Con su cuchillo, soltó las dos abrazaderas inferiores de la mosquitera. Liberó la mosquitera y la quitó, depositándola en el suelo contra la pared.
Buscando en su mochila, sacó la linterna.
—Bien —dijo—, sobre mis hombros.
Joni trepó.
Roy le tendió la linterna. Ella se irguió.
—¿Ves ahí arriba? ¿Donde acaba la ventana?
—¿Aquí? —la niña señaló el palo transversal de la parte inferior de la ventana.
—Exacto. Rompe el cristal justo encima, de modo que puedas pasar la mano y soltar la aldaba. Utiliza el extremo de la linterna. Golpea fuerte.
—¿Aquí?
—Un poco más a la izquierda.
—¿Aquí?
—Aja. Ahora golpea fuerte de modo que se rompa a la primera.
Sujetándose a la frente de él con una mano, la niña golpeó. Roy oyó el sordo ruido de la linterna chocando contra el cristal. No se rompió.
—¡Fuerte! —murmuró—. ¡Golpéalo fuerte! Tan fuerte como puedas. —Aguardó—. ¡Adelante, maldita sea!
La linterna golpeó contra su cabeza. Y otra vez. Y otra vez. El dolor resonó en todo su cráneo. Alzó una mano. La linterna se aplastó contra sus dedos.
Agachándose, golpeó a Joni contra la pared.
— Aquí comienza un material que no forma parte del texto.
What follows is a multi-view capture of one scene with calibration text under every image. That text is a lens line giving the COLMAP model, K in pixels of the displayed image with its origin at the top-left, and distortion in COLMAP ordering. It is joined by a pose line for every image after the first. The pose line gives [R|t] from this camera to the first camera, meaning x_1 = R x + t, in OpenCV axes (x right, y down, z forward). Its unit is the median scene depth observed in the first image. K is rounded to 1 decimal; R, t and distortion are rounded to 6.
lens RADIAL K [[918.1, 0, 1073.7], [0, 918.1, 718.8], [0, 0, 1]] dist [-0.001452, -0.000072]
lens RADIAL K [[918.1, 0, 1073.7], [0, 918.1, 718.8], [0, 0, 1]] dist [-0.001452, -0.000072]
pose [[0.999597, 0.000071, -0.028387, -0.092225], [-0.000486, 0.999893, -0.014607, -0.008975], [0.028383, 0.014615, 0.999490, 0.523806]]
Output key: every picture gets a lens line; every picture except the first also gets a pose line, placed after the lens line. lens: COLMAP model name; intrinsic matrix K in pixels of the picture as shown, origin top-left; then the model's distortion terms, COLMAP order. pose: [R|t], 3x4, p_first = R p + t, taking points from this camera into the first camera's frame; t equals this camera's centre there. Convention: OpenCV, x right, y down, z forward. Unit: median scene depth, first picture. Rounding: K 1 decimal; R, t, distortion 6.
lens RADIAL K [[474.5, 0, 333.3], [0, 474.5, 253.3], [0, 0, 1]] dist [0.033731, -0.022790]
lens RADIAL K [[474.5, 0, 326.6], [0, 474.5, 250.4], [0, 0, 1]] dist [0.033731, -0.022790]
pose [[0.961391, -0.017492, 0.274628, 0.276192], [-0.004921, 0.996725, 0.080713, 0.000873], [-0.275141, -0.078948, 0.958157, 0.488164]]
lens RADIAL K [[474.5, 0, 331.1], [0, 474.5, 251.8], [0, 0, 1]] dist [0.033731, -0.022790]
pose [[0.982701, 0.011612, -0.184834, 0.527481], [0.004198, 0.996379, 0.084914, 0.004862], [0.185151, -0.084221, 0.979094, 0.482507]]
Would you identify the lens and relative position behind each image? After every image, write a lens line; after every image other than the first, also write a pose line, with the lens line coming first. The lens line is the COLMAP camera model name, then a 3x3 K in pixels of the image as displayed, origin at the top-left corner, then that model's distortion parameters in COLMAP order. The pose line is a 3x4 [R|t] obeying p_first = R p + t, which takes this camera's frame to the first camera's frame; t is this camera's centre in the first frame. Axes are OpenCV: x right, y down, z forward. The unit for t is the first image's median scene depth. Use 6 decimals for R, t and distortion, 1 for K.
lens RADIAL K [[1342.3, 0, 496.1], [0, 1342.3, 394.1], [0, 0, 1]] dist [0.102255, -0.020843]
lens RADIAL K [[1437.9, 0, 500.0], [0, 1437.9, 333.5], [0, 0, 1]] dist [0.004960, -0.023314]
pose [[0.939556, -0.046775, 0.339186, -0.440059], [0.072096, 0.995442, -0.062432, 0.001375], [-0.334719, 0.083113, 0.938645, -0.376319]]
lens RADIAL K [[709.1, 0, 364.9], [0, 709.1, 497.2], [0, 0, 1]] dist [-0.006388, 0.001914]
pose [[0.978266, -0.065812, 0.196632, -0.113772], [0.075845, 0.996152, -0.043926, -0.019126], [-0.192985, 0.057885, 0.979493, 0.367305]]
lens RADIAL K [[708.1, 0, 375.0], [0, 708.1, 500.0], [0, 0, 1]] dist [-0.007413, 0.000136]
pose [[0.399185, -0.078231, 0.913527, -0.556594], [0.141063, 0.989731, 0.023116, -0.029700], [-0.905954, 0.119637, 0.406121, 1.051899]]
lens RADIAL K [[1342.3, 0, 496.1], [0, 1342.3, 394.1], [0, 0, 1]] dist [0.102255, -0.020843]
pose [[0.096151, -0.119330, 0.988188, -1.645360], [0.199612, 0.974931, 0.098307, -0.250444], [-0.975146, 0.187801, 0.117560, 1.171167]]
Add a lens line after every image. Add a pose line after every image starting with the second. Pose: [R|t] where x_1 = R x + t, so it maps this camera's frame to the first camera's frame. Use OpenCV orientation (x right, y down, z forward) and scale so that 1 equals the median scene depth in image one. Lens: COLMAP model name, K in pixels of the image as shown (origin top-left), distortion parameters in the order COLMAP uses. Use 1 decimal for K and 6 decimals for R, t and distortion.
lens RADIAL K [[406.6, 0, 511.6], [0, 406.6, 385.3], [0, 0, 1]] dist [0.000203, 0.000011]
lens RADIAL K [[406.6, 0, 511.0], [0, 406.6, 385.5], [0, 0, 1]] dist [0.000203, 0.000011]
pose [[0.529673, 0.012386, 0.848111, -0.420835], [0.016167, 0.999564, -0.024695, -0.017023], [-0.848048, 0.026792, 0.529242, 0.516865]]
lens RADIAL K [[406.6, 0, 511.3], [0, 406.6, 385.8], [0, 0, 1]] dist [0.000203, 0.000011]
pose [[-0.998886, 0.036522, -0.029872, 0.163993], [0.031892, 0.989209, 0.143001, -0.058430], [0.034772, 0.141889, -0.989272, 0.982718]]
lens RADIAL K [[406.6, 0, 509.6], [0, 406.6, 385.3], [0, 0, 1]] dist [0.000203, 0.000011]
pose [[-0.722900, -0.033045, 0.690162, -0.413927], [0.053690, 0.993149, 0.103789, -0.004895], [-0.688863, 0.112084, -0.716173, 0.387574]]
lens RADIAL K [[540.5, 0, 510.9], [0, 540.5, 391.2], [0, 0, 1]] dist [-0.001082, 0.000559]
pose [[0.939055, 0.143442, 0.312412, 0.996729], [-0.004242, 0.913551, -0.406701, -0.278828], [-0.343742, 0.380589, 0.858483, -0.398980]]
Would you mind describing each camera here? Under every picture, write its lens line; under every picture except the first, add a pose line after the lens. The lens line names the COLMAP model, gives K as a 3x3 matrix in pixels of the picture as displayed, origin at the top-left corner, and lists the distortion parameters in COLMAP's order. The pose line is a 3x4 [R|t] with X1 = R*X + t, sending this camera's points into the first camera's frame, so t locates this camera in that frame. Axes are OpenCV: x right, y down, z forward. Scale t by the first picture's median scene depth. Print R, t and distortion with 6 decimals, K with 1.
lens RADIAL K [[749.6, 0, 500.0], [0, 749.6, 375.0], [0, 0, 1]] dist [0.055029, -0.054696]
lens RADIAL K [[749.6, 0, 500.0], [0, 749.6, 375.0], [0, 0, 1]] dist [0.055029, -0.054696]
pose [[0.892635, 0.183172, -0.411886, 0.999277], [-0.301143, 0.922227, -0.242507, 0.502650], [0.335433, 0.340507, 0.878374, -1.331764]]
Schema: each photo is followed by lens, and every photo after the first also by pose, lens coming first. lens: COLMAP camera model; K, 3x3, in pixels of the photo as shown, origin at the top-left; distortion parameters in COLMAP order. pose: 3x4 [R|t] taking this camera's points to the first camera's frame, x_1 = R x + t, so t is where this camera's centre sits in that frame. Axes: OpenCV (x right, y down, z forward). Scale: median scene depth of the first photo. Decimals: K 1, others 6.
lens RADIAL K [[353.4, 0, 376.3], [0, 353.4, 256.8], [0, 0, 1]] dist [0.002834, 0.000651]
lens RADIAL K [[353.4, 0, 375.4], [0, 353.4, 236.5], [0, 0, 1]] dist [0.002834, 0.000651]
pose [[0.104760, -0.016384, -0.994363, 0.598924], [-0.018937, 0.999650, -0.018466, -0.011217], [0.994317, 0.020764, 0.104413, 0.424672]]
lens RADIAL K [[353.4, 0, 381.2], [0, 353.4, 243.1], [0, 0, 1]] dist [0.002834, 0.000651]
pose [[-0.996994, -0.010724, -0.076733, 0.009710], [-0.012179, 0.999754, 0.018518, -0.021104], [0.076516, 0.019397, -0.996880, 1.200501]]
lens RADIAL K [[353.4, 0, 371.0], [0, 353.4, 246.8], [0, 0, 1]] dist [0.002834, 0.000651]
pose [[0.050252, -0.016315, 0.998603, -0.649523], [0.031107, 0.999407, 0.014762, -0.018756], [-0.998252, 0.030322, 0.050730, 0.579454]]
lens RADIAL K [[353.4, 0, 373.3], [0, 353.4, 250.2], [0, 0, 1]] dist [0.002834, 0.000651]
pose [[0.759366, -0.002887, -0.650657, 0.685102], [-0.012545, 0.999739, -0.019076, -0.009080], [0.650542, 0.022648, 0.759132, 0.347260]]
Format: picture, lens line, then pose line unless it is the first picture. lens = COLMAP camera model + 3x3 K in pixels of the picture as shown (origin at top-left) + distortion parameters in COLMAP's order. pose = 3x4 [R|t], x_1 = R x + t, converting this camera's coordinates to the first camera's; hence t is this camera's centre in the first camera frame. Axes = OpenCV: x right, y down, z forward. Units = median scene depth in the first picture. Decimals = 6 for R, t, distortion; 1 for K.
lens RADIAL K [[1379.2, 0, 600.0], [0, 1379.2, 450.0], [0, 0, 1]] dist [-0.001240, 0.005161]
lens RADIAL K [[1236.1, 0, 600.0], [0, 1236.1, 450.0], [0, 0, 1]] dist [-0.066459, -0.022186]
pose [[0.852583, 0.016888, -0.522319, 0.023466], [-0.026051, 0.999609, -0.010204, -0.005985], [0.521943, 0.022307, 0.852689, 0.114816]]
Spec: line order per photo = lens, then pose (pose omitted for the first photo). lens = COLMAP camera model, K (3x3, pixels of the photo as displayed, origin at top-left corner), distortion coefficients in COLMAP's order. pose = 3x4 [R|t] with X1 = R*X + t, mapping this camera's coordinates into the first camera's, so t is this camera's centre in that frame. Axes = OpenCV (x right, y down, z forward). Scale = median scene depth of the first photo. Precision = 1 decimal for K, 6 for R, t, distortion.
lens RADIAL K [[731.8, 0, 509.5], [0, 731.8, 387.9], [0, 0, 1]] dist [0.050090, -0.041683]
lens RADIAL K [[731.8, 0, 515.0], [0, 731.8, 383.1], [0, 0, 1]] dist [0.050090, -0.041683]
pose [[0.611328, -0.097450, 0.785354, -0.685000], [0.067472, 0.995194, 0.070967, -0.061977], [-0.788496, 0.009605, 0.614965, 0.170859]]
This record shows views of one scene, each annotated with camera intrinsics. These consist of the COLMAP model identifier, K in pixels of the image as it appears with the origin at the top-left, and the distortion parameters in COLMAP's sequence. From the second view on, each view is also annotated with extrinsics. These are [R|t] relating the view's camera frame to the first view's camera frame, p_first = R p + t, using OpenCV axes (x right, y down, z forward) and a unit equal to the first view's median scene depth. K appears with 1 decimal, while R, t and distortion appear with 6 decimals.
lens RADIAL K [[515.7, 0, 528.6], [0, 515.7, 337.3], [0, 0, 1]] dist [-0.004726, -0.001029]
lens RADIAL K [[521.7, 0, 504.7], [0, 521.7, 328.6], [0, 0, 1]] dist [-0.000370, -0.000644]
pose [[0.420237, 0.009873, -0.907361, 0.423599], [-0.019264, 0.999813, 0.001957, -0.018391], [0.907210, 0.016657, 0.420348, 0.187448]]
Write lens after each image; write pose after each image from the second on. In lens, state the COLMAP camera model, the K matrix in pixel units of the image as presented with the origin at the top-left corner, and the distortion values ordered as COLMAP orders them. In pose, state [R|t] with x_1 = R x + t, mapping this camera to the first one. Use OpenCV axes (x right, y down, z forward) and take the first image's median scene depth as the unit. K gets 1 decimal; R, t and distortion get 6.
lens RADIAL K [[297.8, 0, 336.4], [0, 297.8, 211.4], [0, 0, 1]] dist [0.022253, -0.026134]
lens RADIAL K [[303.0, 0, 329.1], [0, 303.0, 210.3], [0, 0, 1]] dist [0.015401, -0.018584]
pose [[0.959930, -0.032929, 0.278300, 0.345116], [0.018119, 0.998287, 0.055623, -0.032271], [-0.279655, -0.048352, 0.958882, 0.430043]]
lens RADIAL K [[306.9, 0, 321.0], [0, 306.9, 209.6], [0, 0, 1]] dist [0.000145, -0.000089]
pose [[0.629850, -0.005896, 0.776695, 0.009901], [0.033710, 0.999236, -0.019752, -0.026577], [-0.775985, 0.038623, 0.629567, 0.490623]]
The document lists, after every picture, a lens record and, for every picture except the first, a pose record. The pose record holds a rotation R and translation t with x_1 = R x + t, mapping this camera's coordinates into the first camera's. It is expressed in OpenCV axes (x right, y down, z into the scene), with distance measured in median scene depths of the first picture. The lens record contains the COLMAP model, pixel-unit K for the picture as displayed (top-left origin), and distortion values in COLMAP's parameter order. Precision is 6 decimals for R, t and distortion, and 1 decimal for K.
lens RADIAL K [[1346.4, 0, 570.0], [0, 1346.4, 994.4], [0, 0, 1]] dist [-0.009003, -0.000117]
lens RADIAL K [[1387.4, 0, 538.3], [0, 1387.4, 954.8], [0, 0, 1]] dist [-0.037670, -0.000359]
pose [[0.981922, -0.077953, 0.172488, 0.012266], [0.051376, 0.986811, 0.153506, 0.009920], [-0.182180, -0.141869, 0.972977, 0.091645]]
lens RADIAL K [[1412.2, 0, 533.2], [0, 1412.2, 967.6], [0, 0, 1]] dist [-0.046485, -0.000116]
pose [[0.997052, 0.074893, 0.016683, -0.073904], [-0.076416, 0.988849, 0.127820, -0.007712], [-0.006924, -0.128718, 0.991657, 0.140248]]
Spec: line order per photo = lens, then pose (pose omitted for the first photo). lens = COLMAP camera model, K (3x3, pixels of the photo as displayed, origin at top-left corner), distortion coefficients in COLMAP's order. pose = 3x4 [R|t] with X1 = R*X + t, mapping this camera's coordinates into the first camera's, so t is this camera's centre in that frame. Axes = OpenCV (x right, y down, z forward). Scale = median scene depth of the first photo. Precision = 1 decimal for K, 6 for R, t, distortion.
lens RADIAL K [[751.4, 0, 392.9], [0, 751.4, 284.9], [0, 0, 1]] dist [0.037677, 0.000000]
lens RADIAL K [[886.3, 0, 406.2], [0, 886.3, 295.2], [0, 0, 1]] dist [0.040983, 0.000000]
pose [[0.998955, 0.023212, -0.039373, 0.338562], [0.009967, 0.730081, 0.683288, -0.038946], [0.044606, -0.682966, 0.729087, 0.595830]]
Ella lanzó un grito y dejó caer la linterna. Roy alzó una mano. Agarró la blusa de la niña y tiró. Joni dio una voltereta. Su espalda golpeó contra el suelo.
—¡Hey!
Roy miró hacia la esquina. Una chica quinceañera estaba de pie allí, llevando varias toallas al brazo.
—¿Qué demonios están haciendo? —preguntó. Sonaba más irritada que asustada.
En un instante, Roy tenía su cuchillo en la mano. Lo apretó contra el vientre de Joni.
—Voy a matar a la niñita a menos que tú vengas aquí.
—No se atreverá.
—Echa a correr o grita, y la abriré en canal como un pescado.
La chica empezó a agitar la cabeza.
—Está usted enfermo —dijo.
—Ven aquí.
Con cortos y vacilantes pasos, la chica empezó a acercarse. Sus ojos lo examinaban atentamente, como si intentara hallar una explicación a todo aquello.
Él observó como la brisa de la tarde agitaba su pelo. Observó como sus pequeños pechos se bamboleaban seductoramente bajo su camiseta blanca. Observó sus esbeltas y bronceadas piernas.
—¿Qué estás haciendo aquí? —preguntó.
—Yo podría hacerle la misma pregunta.
—Simplemente responde.
—Soy la propietaria.
—¿Tú?
—Mi familia.
—Entonces tienes las llaves —dijo Roy, y sonrió.